Market Roadmap: Following 2007 to a "B"
Regarding our current stock market, something's been gnawing at my mind for a while now...
Call it a trader's Deja Vu.
I just couldn't put my finger on it. The trading action of the past number of months felt very familiar (and not in a good way), but I couldn't place where that feeling came from.
I mean, Wall Street keeps saying "Come on in, the water's fine!"
Yet key sectors continue to severely underperform, like...
- Banking
- Smallcap stocks
- Retail
- Travel
Anyway, I finally found the answer to my nagging Deja Vu over the long Labor Day weekend.
2007 Redux?
We may be on a collision course with the infamous market year of 2007 all over again. Certainly, the charts below - our current market above, and 2007 in the bottom half - match up almost exactly:
In 2007, the major indexes fell 10% in two weeks - basically November 1 through November 12th, marking the first tremors of the 2007-2009 bear market.

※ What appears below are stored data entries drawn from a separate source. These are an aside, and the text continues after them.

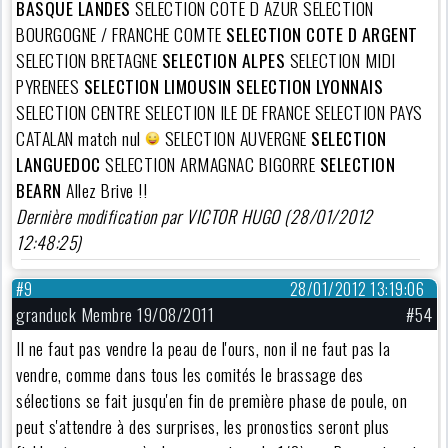
BASQUE LANDES
SELECTION COTE D AZUR SELECTION
BOURGOGNE / FRANCHE COMTE
SELECTION COTE D ARGENT
SELECTION BRETAGNE
SELECTION ALPES
SELECTION MIDI
PYRENEES
SELECTION LIMOUSIN
SELECTION LYONNAIS
SELECTION CENTRE SELECTION ILE DE FRANCE SELECTION PAYS
CATALAN match nul
SELECTION AUVERGNE
SELECTION
LANGUEDOC
SELECTION ARMAGNAC BIGORRE
SELECTION
BEARN
Allez Brive !!
Dernière modification par VICTOR HUGO (28/01/2012
12:48:25)
#9
28/01/2012 13:19:06
granduck Membre 19/08/2011
#54
Il ne faut pas vendre la peau de l'ours, non il ne faut pas la
vendre, comme dans tous les comités le brassage des
sélections se fait jusqu'en fin de première phase de poule, on
peut s'attendre à des surprises, les pronostics seront plus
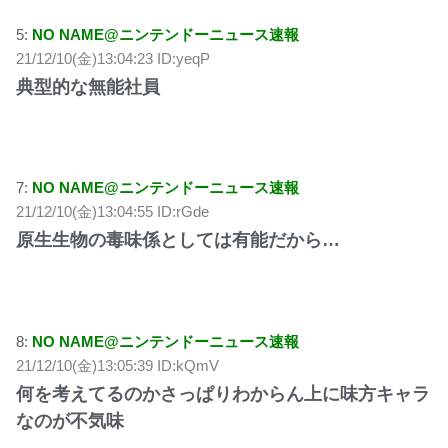
5:
NO NAME@ニンテンドーニュース速報
21/12/10(金)13:04:23 ID:yeqP
典型的な無能社員
7:
NO NAME@ニンテンドーニュース速報
21/12/10(金)13:04:55 ID:rGde
原生生物の毒味係としては有能だから…
8:
NO NAME@ニンテンドーニュース速報
21/12/10(金)13:05:39 ID:kQmV
何を考えてるのかさっぱりわからん上に味方キャラ
なのが不気味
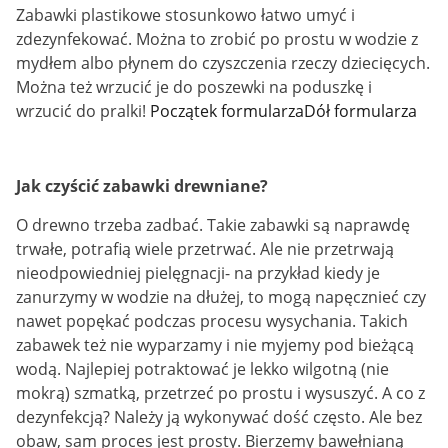
Zabawki plastikowe stosunkowo łatwo umyć i
zdezynfekować. Można to zrobić po prostu w wodzie z
mydłem albo płynem do czyszczenia rzeczy dziecięcych.
Można też wrzucić je do poszewki na poduszkę i
wrzucić do pralki!
Początek formularzaDół formularza
Jak czyścić zabawki drewniane?
O drewno trzeba zadbać. Takie zabawki są naprawdę
trwałe, potrafią wiele przetrwać. Ale nie przetrwają
nieodpowiedniej pielęgnacji- na przykład kiedy je
zanurzymy w wodzie na dłużej, to mogą napęcznieć czy
nawet popękać podczas procesu wysychania. Takich
zabawek też nie wyparzamy i nie myjemy pod bieżącą
wodą. Najlepiej potraktować je lekko wilgotną (nie
mokrą) szmatką, przetrzeć po prostu i wysuszyć. A co z
dezynfekcją? Należy ją wykonywać dość często. Ale bez
obaw, sam proces jest prosty. Bierzemy bawełnianą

So if our stock market follows the 2007 model, then we're looking at another 7 or 8 weeks of upward activity, and likely an equalling of the Nasdaq's all-time highs from 2021.
But afterwards comes the onset of renewed bearish activity.
Other similarities of our 2023 market to 2007 aren't easily dismissed, in my opinion.
For example, 2007 was a year where smallcap stocks (as represented by the Russell 2000 (IWM) ETF) increasingly lagged the performance of the Nasdaq and S&P 500 - just like it's doing here in 2023:
So that's where my personal Deja Vu is coming from.
For me, 2007 was a very tough year. I felt strongly that something was wrong with the economy. So I was bearish. But I wasn't disciplined. I wasn't patient. I didn't respect risk the way I do now.
It was clear in early 2007 that the nation's banks were having loan problems and that the housing and construction boom couldn't last forever. But despite those headlines, the 2007 stock market - like our market here in 2023 - just kept moving relentlessly higher and higher for the first 10 months of the year.
So when the market finally peaked at the end of October 2007, I had already lost too much confidence (and too much money) trying to fight its rise in earlier months.
Of course, whenever someone like me mentions "2007," the next unspoken question is whether we'll also see a "2008" afterward.
That part, I do not know.
But in 2007-2008, the biggest S&P 500 stocks were dangerously concentrated in financial stocks before the worst of the bear market set in.
These days, as we watch the Nasdaq climb towards its 2021 highs (and a potential "double-top" on its chart) all the money is concentrated in a handful of megacap tech stocks:
Beyond that, I'll let you draw your own conclusions.